Certaines grandes villes assument donc des fonctions de métropole à l’échelon régional, sur des territoires différents. Nos régions sont diverses ; dans celles qui sont peu peuplées on trouve pourtant une capitale régionale qui assume cette fonction de métropole régionale ; dans celles qui sont beaucoup plus peuplées, une ou deux villes remplissent ce rôle, en exerçant certaines compétences, par exemple hospitalière ou universitaire. À chaque fois, c’est un « plus » pour toute la région qui conforte la ville ainsi métropole régionale.
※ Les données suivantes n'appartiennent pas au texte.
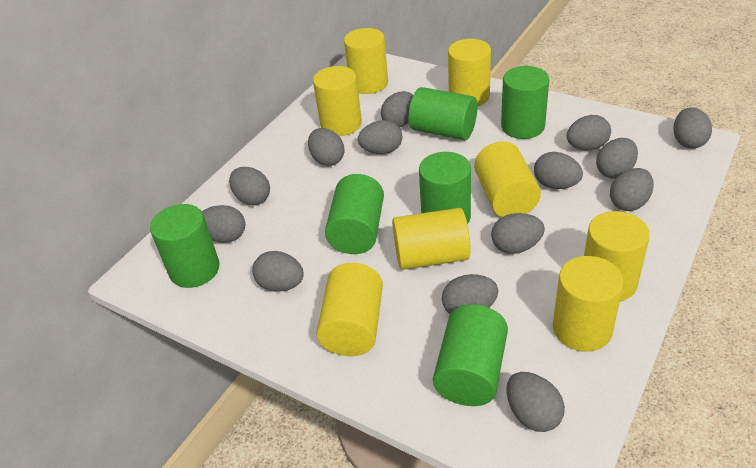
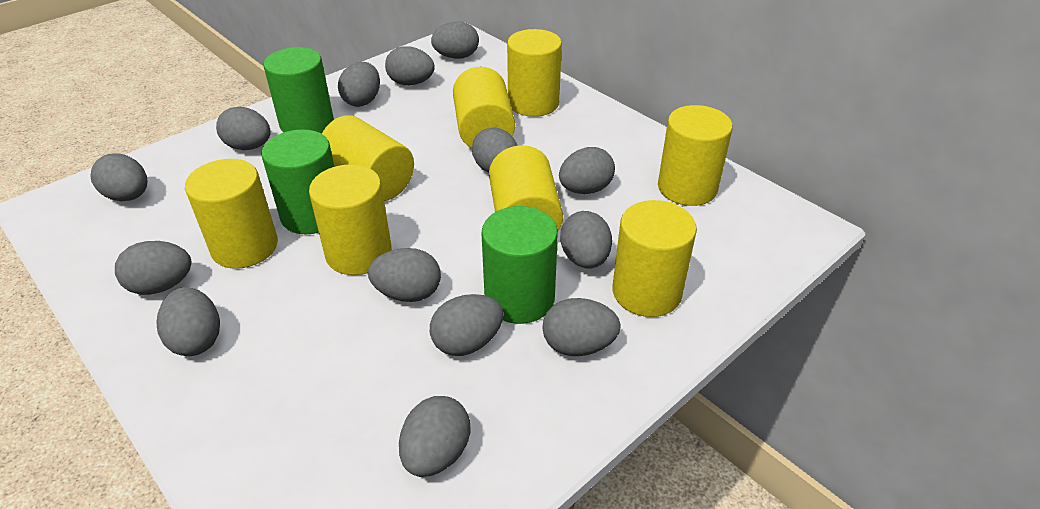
green cylinder: 6 -> 3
Si donc la démographie est bien évidemment un élément à prendre en compte, il ne faut pas oublier les fonctions. En effet, il arrive que, dans un territoire donné, les grandes villes n’exercent pas ces fonctions dont je disais à l’instant qu’elles sont celles d’une métropole régionale. Nous devons par conséquent permettre à des agglomérations qui assument de facto ces fonctions de progresser encore plus dans l’intégration pour devenir des communautés urbaines.
D’aucuns affirment, non sans raison, que ce n'est pas le statut qui crée le rayonnement. Cette remarque doit valoir pour toutes les villes de France, y compris pour les métropoles !
M. Michel Mercier. Non !
M. François Rebsamen. Bien sûr que si !
Lyon, et son territoire, forme déjà une métropole en soi, mais il faut conforter cette position par le statut de métropole, et je soutiens cette démarche. Je forme le vœu que nous puissions également conforter la position des métropoles régionales qui, à l’échelon de la région, jouent un rôle important.
Je prendrai l'exemple d’une capitale régionale qui assume son rôle, Dijon. (Sourires.) Dans le grand triangle formé par Strasbourg, Lyon et Paris, Dijon assume son rôle de métropole régionale et souhaite éventuellement devenir une communauté urbaine. Ce que je dis pour la ville que je dirige vaut pour d'autres villes qui remplissent les mêmes fonctions, ont le même rayonnement et sont dans la même logique.
Forts de la démarche qui a permis, par l’adoption d’un amendement, la création de pôles d'aménagement rural, nous devons maintenant favoriser un meilleur aménagement du territoire et permettre aux collectivités qui le souhaitent de se transformer en communautés urbaines, à condition qu’elles exercent certaines fonctions ou, pourquoi pas, atteignent le seuil démographique requis, et ce pour améliorer la cohésion de l'ensemble des zones urbaines concernées.
Aussi, monsieur le président, pour nous permettre d’approfondir ensemble notre réflexion, je sollicite une brève suspension de séance.
M. le président. Mes chers collègues, nous allons interrompre nos travaux quelques instants.
La séance est suspendue.
(La séance, suspendue à onze heures dix, est reprise à onze heures vingt.)
M. le président. La séance est reprise.